■ Work to be completed
Your task is to copy each line of the material that includes "time".

┄┄┄┄┄┄┄┄┄┄┄┄┄┄┄┄┄┄┄┄

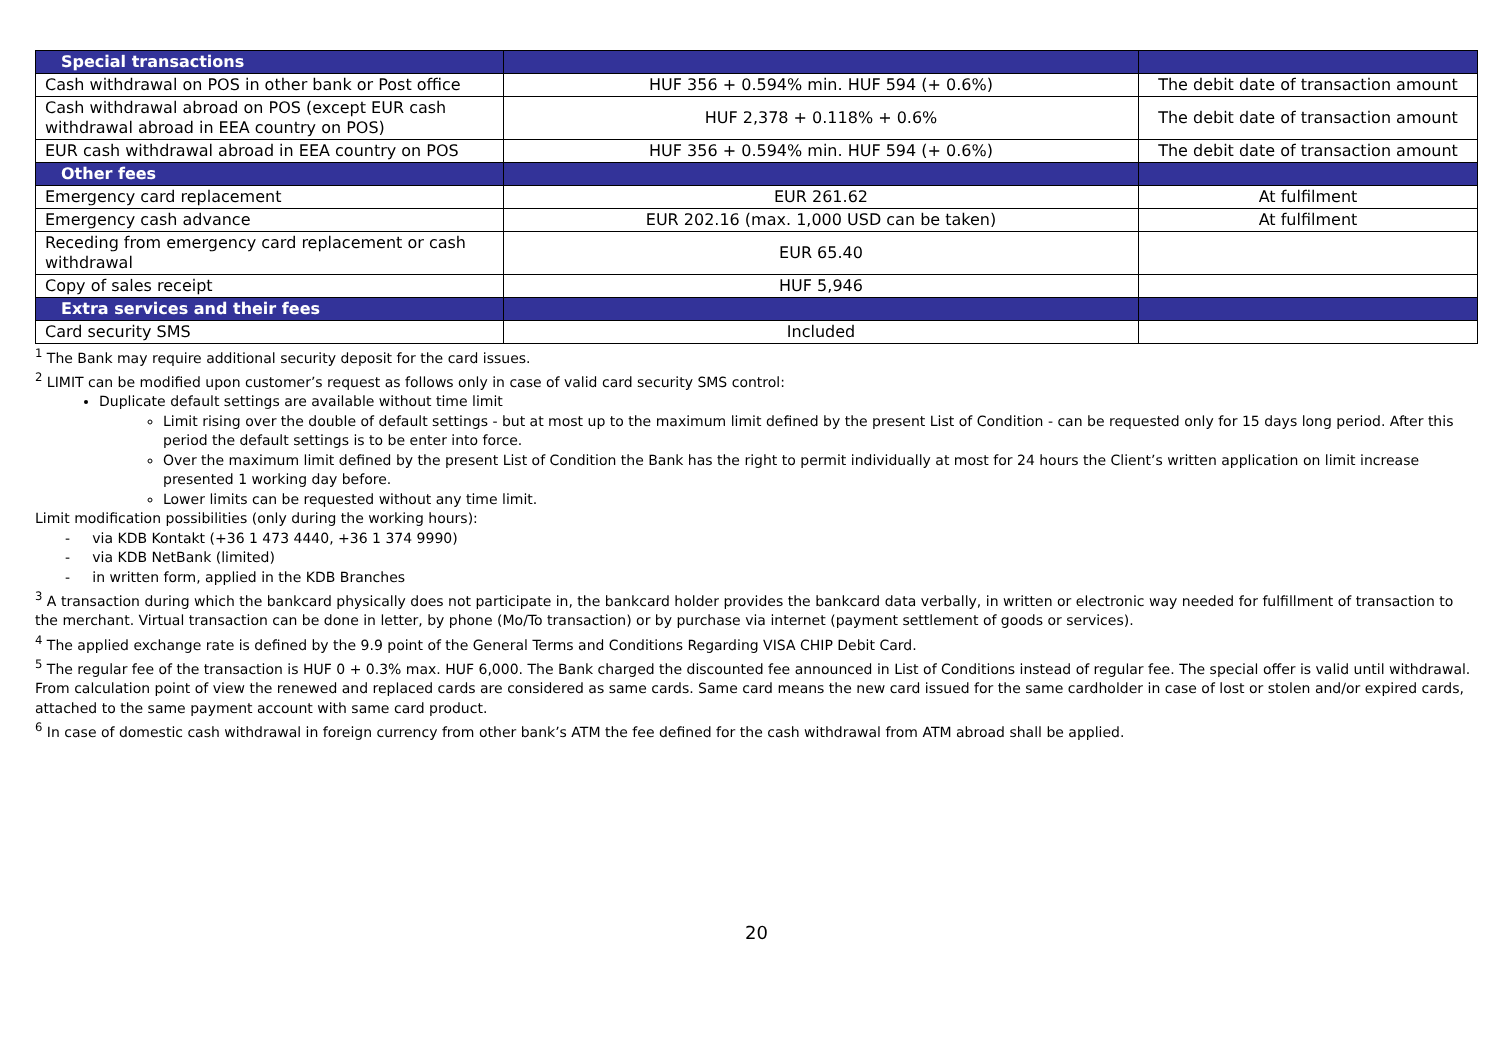| Special transactions | | |
| --- | --- | --- |
| Cash withdrawal on POS in other bank or Post office | HUF 356 + 0.594% min. HUF 594 (+ 0.6%) | The debit date of transaction amount |
| Cash withdrawal abroad on POS (except EUR cash withdrawal abroad in EEA country on POS) | HUF 2,378 + 0.118% + 0.6% | The debit date of transaction amount |
| EUR cash withdrawal abroad in EEA country on POS | HUF 356 + 0.594% min. HUF 594 (+ 0.6%) | The debit date of transaction amount |
| Other fees | | |
| Emergency card replacement | EUR 261.62 | At fulfilment |
| Emergency cash advance | EUR 202.16 (max. 1,000 USD can be taken) | At fulfilment |
| Receding from emergency card replacement or cash withdrawal | EUR 65.40 | |
| Copy of sales receipt | HUF 5,946 | |
| Extra services and their fees | | |
| Card security SMS | Included | |
<sup>1</sup> The Bank may require additional security deposit for the card issues.
<sup>2</sup> LIMIT can be modified upon customer’s request as follows only in case of valid card security SMS control:
Duplicate default settings are available without time limit
Limit rising over the double of default settings - but at most up to the maximum limit defined by the present List of Condition - can be requested only for 15 days long period. After this period the default settings is to be enter into force.
Over the maximum limit defined by the present List of Condition the Bank has the right to permit individually at most for 24 hours the Client’s written application on limit increase presented 1 working day before.
Lower limits can be requested without any time limit.
Limit modification possibilities (only during the working hours):
- via KDB Kontakt (+36 1 473 4440, +36 1 374 9990)
- via KDB NetBank (limited)
- in written form, applied in the KDB Branches
<sup>3</sup> A transaction during which the bankcard physically does not participate in, the bankcard holder provides the bankcard data verbally, in written or electronic way needed for fulfillment of transaction to the merchant. Virtual transaction can be done in letter, by phone (Mo/To transaction) or by purchase via internet (payment settlement of goods or services).
<sup>4</sup> The applied exchange rate is defined by the 9.9 point of the General Terms and Conditions Regarding VISA CHIP Debit Card.
<sup>5</sup> The regular fee of the transaction is HUF 0 + 0.3% max. HUF 6,000. The Bank charged the discounted fee announced in List of Conditions instead of regular fee. The special offer is valid until withdrawal. From calculation point of view the renewed and replaced cards are considered as same cards. Same card means the new card issued for the same cardholder in case of lost or stolen and/or expired cards, attached to the same payment account with same card product.
<sup>6</sup> In case of domestic cash withdrawal in foreign currency from other bank’s ATM the fee defined for the cash withdrawal from ATM abroad shall be applied.
20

┄┄┄┄┄┄┄┄┄┄┄┄┄┄┄┄┄┄┄┄

■ Answer for this exercise
Duplicate default settings are available without time limit
Lower limits can be requested without any time limit.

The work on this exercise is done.